Schindhelm Roger K, van Marwijk Kooy M Rien, Coenen Jules L L M, Huijgens Peter C, Kuiper-Kramer P A Ellen
Isala klinieken, Klinisch Chemisch Laboratorium, Zwolle, The Netherlands.
Ned Tijdschr Geneeskd. 2010;154:A1520.
The criteria for the diagnosis of chronic lymphocytic leukaemia (CLL) have recently been changed, with the absolute number of monoclonal B cells instead of the total number of lymphocytes now important. CLL is diagnosed when the number of monoclonal B cells with the characteristic CLL phenotype in peripheral blood exceeds 5 x 10(9)/l; fewer than 5 x 10(9)/l of monoclonal B cells with the characteristic CLL phenotype present in peripheral blood leads to a diagnosis of monoclonal B-cell lymphocytosis (MBL): a new diagnostic entity. The prevalence of MBL is estimated to be 3% and has a relatively mild course with a progression rate from MBL to CLL of 1-2% per year. After a single evaluation by a haematologist to exclude lymphadenopathy, organomegaly and infection as causes of the lymphocytosis, patients with MBL need only be evaluated once annually by their general practitioner for measurement of the blood lymphocyte count and referral in case of progression.

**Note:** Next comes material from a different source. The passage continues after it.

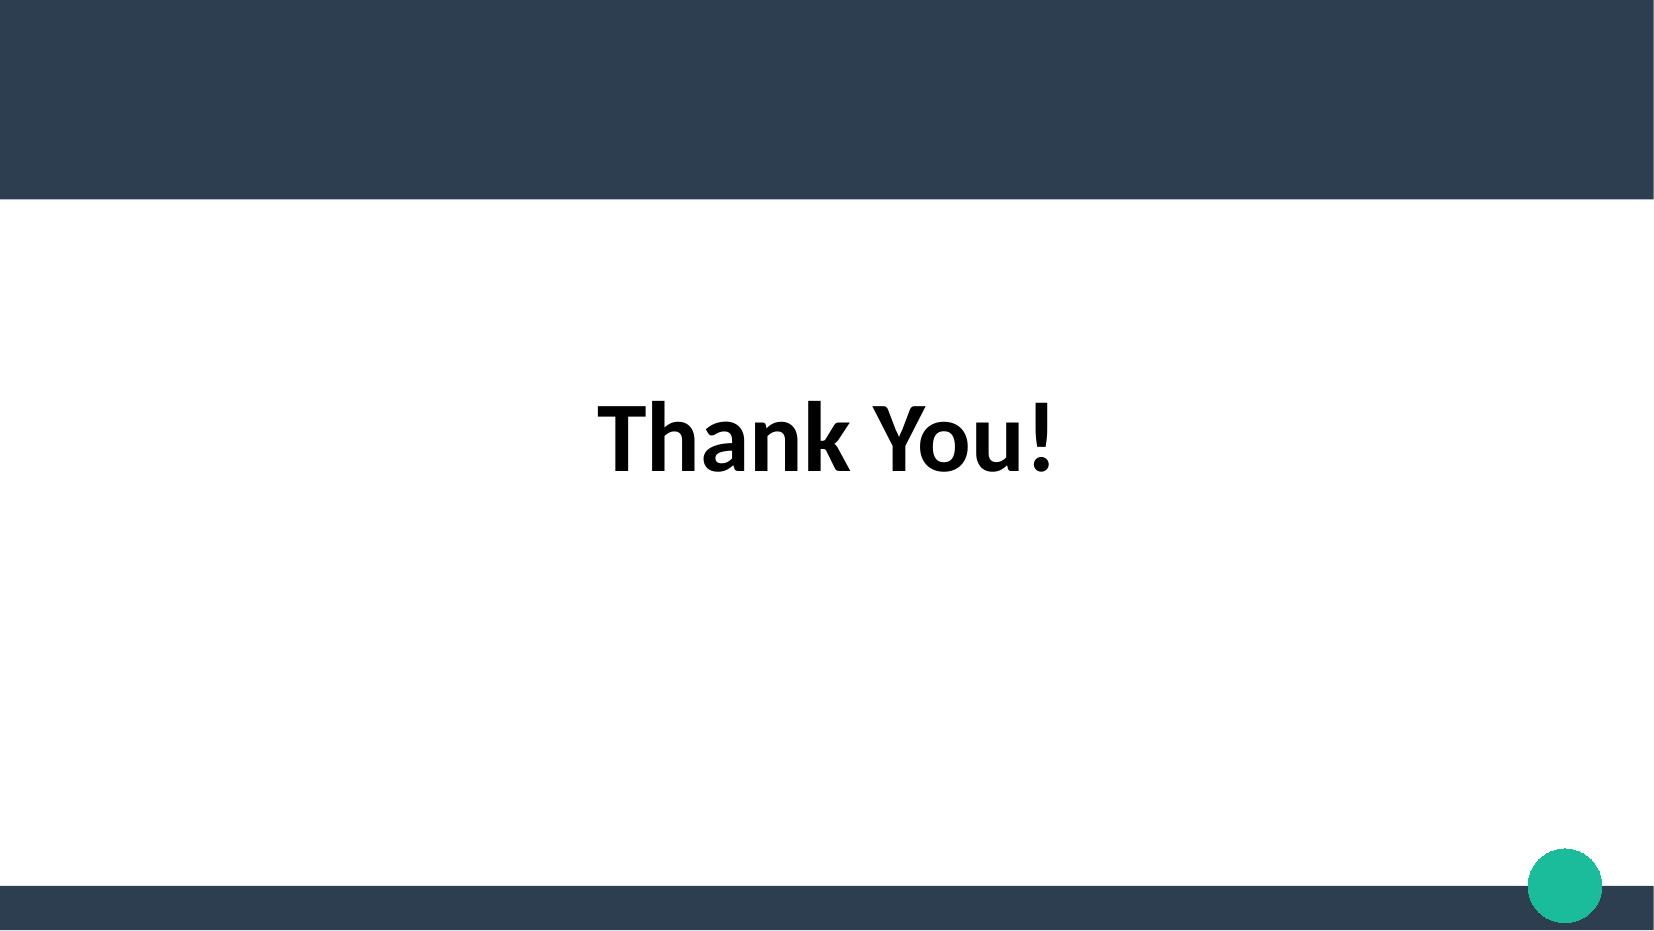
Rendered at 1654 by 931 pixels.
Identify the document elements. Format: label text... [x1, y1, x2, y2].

text_box Thank You! [527, 364, 1128, 499]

慢性淋巴细胞白血病(CLL)的诊断标准最近有所改变,现在重要的是单克隆B细胞的绝对数量而非淋巴细胞总数。当外周血中具有特征性CLL表型的单克隆B细胞数量超过5×10⁹/L时可诊断为CLL;外周血中具有特征性CLL表型的单克隆B细胞数量少于5×10⁹/L则诊断为单克隆B细胞淋巴细胞增多症(MBL):一种新的诊断实体。MBL的患病率估计为3%,病程相对较轻,每年从MBL进展为CLL的发生率为1%至2%。在血液科医生进行单次评估以排除淋巴结病、器官肿大和感染作为淋巴细胞增多的原因后,MBL患者只需每年由其全科医生评估一次,以测量血液淋巴细胞计数,并在病情进展时转诊。